◆ DO THIS:
Pull out every line in the material below that contains the word "scientific". Case counts.

+ + +

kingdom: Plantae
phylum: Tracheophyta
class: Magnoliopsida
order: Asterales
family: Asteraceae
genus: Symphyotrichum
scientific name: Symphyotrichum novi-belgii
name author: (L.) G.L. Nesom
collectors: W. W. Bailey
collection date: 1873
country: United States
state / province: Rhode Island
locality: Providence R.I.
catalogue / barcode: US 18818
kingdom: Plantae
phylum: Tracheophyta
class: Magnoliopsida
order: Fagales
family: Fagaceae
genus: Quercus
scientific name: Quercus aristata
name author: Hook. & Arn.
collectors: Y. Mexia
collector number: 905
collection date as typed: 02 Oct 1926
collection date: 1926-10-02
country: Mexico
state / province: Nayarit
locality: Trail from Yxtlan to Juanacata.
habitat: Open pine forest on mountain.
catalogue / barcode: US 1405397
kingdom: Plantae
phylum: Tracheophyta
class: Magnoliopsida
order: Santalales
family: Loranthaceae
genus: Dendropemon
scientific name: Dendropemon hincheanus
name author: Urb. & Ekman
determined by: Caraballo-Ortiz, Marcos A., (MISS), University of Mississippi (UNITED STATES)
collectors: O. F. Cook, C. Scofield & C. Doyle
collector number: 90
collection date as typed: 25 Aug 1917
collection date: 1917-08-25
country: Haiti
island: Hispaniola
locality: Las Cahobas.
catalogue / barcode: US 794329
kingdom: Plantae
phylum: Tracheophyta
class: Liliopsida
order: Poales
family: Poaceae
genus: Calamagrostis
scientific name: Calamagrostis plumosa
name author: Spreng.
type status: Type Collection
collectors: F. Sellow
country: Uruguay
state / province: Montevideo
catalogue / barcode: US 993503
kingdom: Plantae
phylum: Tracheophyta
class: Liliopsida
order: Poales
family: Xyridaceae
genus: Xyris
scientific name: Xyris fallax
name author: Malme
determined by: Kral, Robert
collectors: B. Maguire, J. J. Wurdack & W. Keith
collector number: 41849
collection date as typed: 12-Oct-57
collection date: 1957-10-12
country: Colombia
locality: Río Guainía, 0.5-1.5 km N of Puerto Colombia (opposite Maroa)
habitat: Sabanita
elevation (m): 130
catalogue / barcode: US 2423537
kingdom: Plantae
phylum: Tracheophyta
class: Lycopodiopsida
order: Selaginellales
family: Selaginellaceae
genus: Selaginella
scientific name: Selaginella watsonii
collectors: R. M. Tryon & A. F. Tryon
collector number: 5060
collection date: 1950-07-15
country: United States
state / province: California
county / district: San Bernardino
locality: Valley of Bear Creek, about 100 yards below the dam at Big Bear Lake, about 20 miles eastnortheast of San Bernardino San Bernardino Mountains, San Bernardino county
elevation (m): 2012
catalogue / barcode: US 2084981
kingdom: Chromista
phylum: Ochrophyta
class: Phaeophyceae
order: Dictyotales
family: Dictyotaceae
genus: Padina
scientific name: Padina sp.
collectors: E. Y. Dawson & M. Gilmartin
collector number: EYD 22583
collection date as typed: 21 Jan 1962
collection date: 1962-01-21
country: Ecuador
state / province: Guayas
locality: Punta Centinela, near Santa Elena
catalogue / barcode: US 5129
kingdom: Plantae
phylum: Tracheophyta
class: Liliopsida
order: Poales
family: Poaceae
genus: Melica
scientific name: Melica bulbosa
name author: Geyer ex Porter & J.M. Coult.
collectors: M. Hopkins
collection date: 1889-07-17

+ + +

◆ EXPECTED ANSWER:
scientific name: Symphyotrichum novi-belgii
scientific name: Quercus aristata
scientific name: Dendropemon hincheanus
scientific name: Calamagrostis plumosa
scientific name: Xyris fallax
scientific name: Selaginella watsonii
scientific name: Padina sp.
scientific name: Melica bulbosa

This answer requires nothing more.